Editorial Feature

Reducing & Offsetting Carbon Emissions - How to Limit Your Impact on Climate Change and Global Warming

To do your part in the fight against global warming, there are two actions you can take, now, reducing and offsetting carbon emissions.

Reduce

When you incorporate some of the easy-to-follow reduction tips, listed below, into your lifestyle, you’ll quickly begin lowering the size of your carbon footprint.

Offset

While it’s nearly impossible to reduce your carbon footprint to zero, you can offset what remains and neutralize the negative impact your life creates. By purchasing carbon offsets and renewable energy credits you’re investing in cleaner technologies that help neutralize your impact on global warming.

Tread Lightly, Leave a Smaller Footprint

No matter how many eco-conscious strategies you use, it’s virtually impossible to have zero carbon emissions. But that doesn’t mean you can’t try. The good news is, while following simple reductions strategies is great for the environment, it’s good for your wallet, too. Start saving the environment and your money by reviewing the tips shown below, or visit the links we’ve provided to help you explore your reduction opportunities even further.
######
LIST OF TASKS.
a. Answer these questions about the carbon emissions feature:
(i) What two actions does it name for doing your part against global warming?
(ii) What two things does the Offset section say you can purchase?
(iii) Besides the environment, what are simple reduction strategies said to be good for?
b. Continue the carbon emissions feature from where it stops, in the same voice.
The records come from a different source than the text above.

DATASET CONTENT.
######
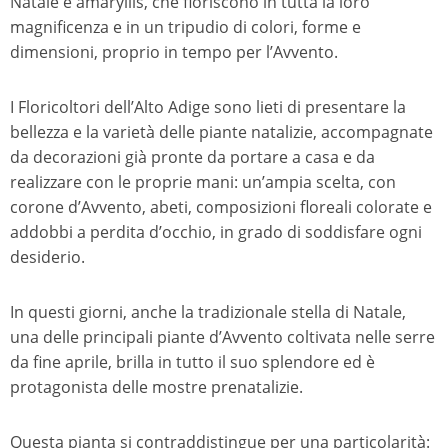
Natale e amaryllis, che fioriscono in tutta la loro
magnificenza e in un tripudio di colori, forme e
dimensioni, proprio in tempo per l’Avvento.
I Floricoltori dell’Alto Adige sono lieti di presentare la
bellezza e la varietà delle piante natalizie, accompagnate
da decorazioni già pronte da portare a casa e da
realizzare con le proprie mani: un’ampia scelta, con
corone d’Avvento, abeti, composizioni floreali colorate e
addobbi a perdita d’occhio, in grado di soddisfare ogni
desiderio.
In questi giorni, anche la tradizionale stella di Natale,
una delle principali piante d’Avvento coltivata nelle serre
da fine aprile, brilla in tutto il suo splendore ed è
protagonista delle mostre prenatalizie.
Questa pianta si contraddistingue per una particolarità: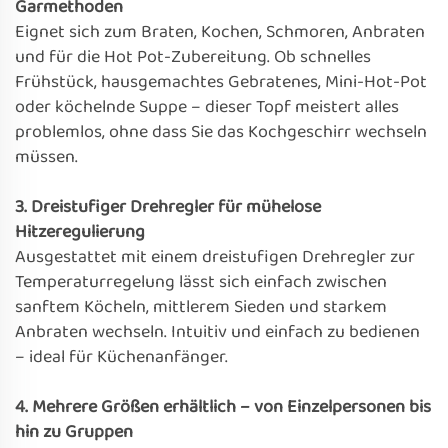
Garmethoden
Eignet sich zum Braten, Kochen, Schmoren, Anbraten
und für die Hot Pot-Zubereitung. Ob schnelles
Frühstück, hausgemachtes Gebratenes, Mini-Hot-Pot
oder köchelnde Suppe – dieser Topf meistert alles
problemlos, ohne dass Sie das Kochgeschirr wechseln
müssen.
3. Dreistufiger Drehregler für mühelose
Hitzeregulierung
Ausgestattet mit einem dreistufigen Drehregler zur
Temperaturregelung lässt sich einfach zwischen
sanftem Köcheln, mittlerem Sieden und starkem
Anbraten wechseln. Intuitiv und einfach zu bedienen
– ideal für Küchenanfänger.
4. Mehrere Größen erhältlich – von Einzelpersonen bis
hin zu Gruppen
######
ANSWERS FOR EACH ITEM.
a.
(i) Reducing and offsetting carbon emissions.
(ii) Carbon offsets and renewable energy credits.
(iii) Your wallet.

b.
Carbon Reduction Tips

Car

  • Know before you go. If your area has a travel and transit information network, use it by calling, visiting the web site, or tuning into the cable station. Get travel and transit updates before you leave home and you won't get stuck in a jam.
  • Idling gets you 0 miles per gallon. The best way to warm up a vehicle is to drive it. No more than 30 seconds of idling on winter days is needed. Anything more simply wastes fuel and increases emissions.
  • Avoid high speeds. Above 60 mph, gas mileage drops rapidly.

Home

  • During winter, dense, low-lying trees and shrubbery on the north and northeast sides of your home can help protect your home against wind chill.
  • Starting a compost pile in the backyard can reduce your household waste and generate a wonderful fertilizer for your garden. Vegetable scraps, egg shells, coffee grinds, and yard trimmings are all great for composting. Leave out any meat, dairy or greasy foods that may attract rodents and pests. 3 to 6 months after you start, you’ll have a dark, crumbly material that’s better than chemical-laden fertilizers for growing plants.
  • Planting shrubs, bushes, and vines next to your house creates dead air spaces that insulate your home in both winter and summer. Plant so there will be at least 1 foot (30 centimeters) of space between full-grown plants and your home's wall.
  • If you have an older toilet, here’s an easy way to make it use less water. Fill an empty soda bottle (or two) with water and place it in the toilet tank away from the operating mechanisms. This will save water with every flush, by reducing the amount of water it takes to refill your tank.
  • Think twice before turning on the oven. Heating food in the microwave uses only 20 percent of the energy required by a full-sized oven. And while the second-hand heat from the oven may be welcome in winter, it can put an added load on your air conditioner in warmer months.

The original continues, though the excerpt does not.